As Eden struggles through all four years of high school, drifting farther and farther away from the girl who used to say maybe, take a breath, and blow her wishes across the lawn or field she laid in, she wonders if she will ever find a way back to that place where she could still choose what her life might be, instead of having it already decided for her, already a nightmare she has to endure as a consequence of his actions. But I could just as easily say her actions, or their actions, depending upon whose story is being told.

As a male, I believe this book should be required reading in every sex ed class that separates out the boys and the girls, telling them how they will become adults. This book makes it crystal clear the devastation, the aftermath, the horror of what it is like for a survivor of rape to struggle through until she finds her voice and a way to speak the truth that has been shoved down so far, she doesn't even recognize herself in the mirror anymore.

Many thanks to Amber Smith, for writing what must have been such a terrible thing to have to write and live inside of for so long, until it was perfect and ready for its readers. No one wants to read about this. But we must. No one wants to talk about this, either. But WE MUST.

There were so many exquisite moments of profound truth and honesty, words of poetry so powerfully concentrated and blasting off the page as I read the lines. This is a book that needs to be processed, pondered, discussed, and shared. I intend to do all of those things, and more.

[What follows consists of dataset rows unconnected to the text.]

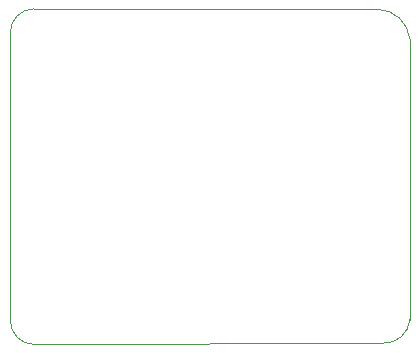
<source format=gm1>
G04 #@! TF.GenerationSoftware,KiCad,Pcbnew,(6.0.10-0)*
G04 #@! TF.CreationDate,2023-01-01T02:05:10-05:00*
G04 #@! TF.ProjectId,8CT-PowerMeter,3843542d-506f-4776-9572-4d657465722e,rev?*
G04 #@! TF.SameCoordinates,Original*
G04 #@! TF.FileFunction,Profile,NP*
%FSLAX46Y46*%
G04 Gerber Fmt 4.6, Leading zero omitted, Abs format (unit mm)*
G04 Created by KiCad (PCBNEW (6.0.10-0)) date 2023-01-01 02:05:10*
%MOMM*%
%LPD*%
G01*
G04 APERTURE LIST*
G04 #@! TA.AperFunction,Profile*
%ADD10C,0.050000*%
G04 #@! TD*
G04 APERTURE END LIST*
D10*
X136300000Y-94400000D02*
X136300000Y-70000000D01*
X138300000Y-68000000D02*
X167338000Y-68034000D01*
X167845997Y-96305855D02*
G75*
G03*
X170132000Y-94305786I106903J2184255D01*
G01*
X170132009Y-70573999D02*
G75*
G03*
X167338000Y-68034000I-2789909J-262201D01*
G01*
X138300000Y-68000000D02*
G75*
G03*
X136300000Y-70000000I0J-2000000D01*
G01*
X136300000Y-94400000D02*
G75*
G03*
X138300000Y-96400000I2000000J0D01*
G01*
X167846000Y-96305786D02*
X138300000Y-96400000D01*
X170132000Y-94305786D02*
X170132000Y-70574000D01*
M02*

</source>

Thank you so much for writing this book, Amber. It is an honor to know you. Please, write more books chock full of truth and boiled down to the words within these pages. Amazing. Breathtaking. Heartbreaking. Powerhouse of a book. An absolute MUST READ. A book you won't regret, despite the topic.

View all my reviews

Book Review: The First Time She Drowned by Kerry Kletter

The First Time She DrownedThe First Time She Drowned by Kerry Kletter
My rating: 5 of 5 stars

Before I begin with my review, I want to thank the author, Kerry Kletter, for writing this much-needed book with all the truth and veracity between those covers, from the sun to the surf and every word in between.

It's not easy to take a journey like this one, especially one that includes drowning. It's the kind of slow, methodical unraveling that happens when parents coax their child away from the safety of the pool edge, because they believe that child is somehow ready to be out in the middle of it all, when in fact, they are not ready. Not even close. Also, there are no kick boards to use to avoid drowning, or anything really. And that's the moment the reader realizes he's out there with no land in sight, and no one watching, and that's when the tug downward begins, the insistance that the drowning is going to happen, one way or another. It's more than inevitability or destiny, as if one could ascribe purpose to the undertow, it's tenacious maw, the relentless pursuit. That is what Kletter delivers with her effortless and exquisite words, the ability to place us out there in the ocean and actually want to discover why Cassie has to drown, has always been drowning or moving toward it her entire life.

I loved the truths she learned about herself, the mistakes she made, and the way she found her own pathway back from the depths of the ocean to live another day, despite everything. Cassie is awkward and loveable, and her story is searing and powerful. I am still caught in the waves, tumbling endlessly against the shore of its pages, and I knew the truth before it surfaced once and for all in its brutal, honest way. For me, it was a visceral read, one I paced myself through so I could fully absorb it's awful beauty.

Highly, highly recommended. This is one that belongs at the very top of your TBR pile. You won't regret it.